Relationships are complicated.

Sometimes it's better to just be

friends with your beautiful co-stars.

That's easy for you to say, Bill.

You're not a virgin.

True. Let's watch the movie.

Yeah. It's the best part.

Do you like Jamie Lee Curtis?

- I love Jamie Lee Curtis. She's hot.

- Yeah she's... Yeah.

Yeah.

Up until now it was all going so well.

We were able to borrow footage

from the original True Lies...

to move our movie story along.

And because it's a private venture

it didn't cost us a cent.

So we've stolen it.

Borrowed. We made excellent use

of the green screens for background.

And I think the scenes

where we superimposed

Aaron's face

on Arnold Schwarzenegger's body

turned out really nicely.

Maybe even better than the original.

Worst case scenario could

we wrap this up without Aaron?

No. No, we have to have Aaron

for one more day.

That hot tub scene

is so important to the story.

And we've got Arielle.

I mean it pays off the whole movie.

I got you! You're dead!

I killed you first you dirty son of a...

Sorry.

Hi, Mom

Hi, mom.

Get in bed.

- I feel better.

- No...

I feel better, Mom.

The doctor said you needed to rest.

Come on, sweetie.

But I feel better,

Mom. No.

Hey I-I'm Bill

I feel a lot better.

- Bill's just trying to help.

- Nice to meet you.

Would you excuse yourself

- so I can speak to my son?

- Come on, Mom.

It's okay sweetie. It's okay.

Please...

No, don't worry about it.

It's just... The people back home

think that L.A. is a crazy place anyway.

Bonnie can be a little overprotective.

** Extracted data **
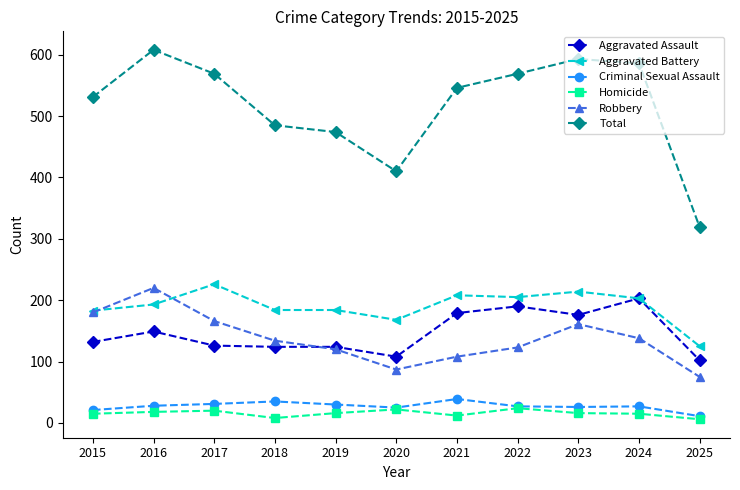

The Criminal Sexual Assault series shows 21 at 2015. True or false?

True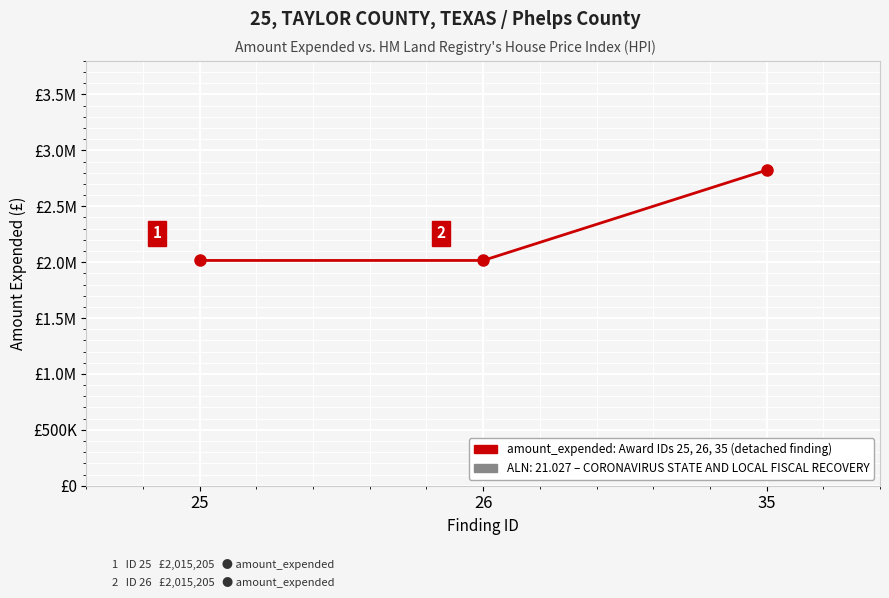

What is the greatest value displayed?

2823219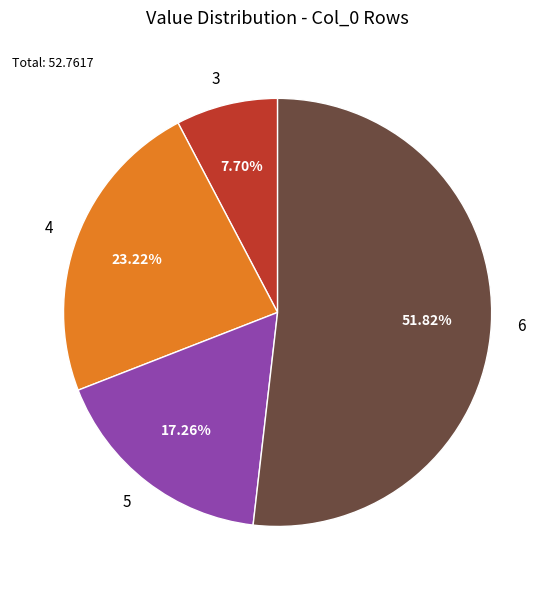

To the nearest percent, what is the average slice percentage?

25%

** Work to be completed **
Copy the part of the transcript that opens with the words containing "We were able" and closes with "we've stolen it.", but switch "footage" to "clips". The records aren't needed for this.

** Solution to the problem **
We were able to borrow clips

from the original True Lies...

to move our movie story along.

And because it's a private venture

it didn't cost us a cent.

So we've stolen it.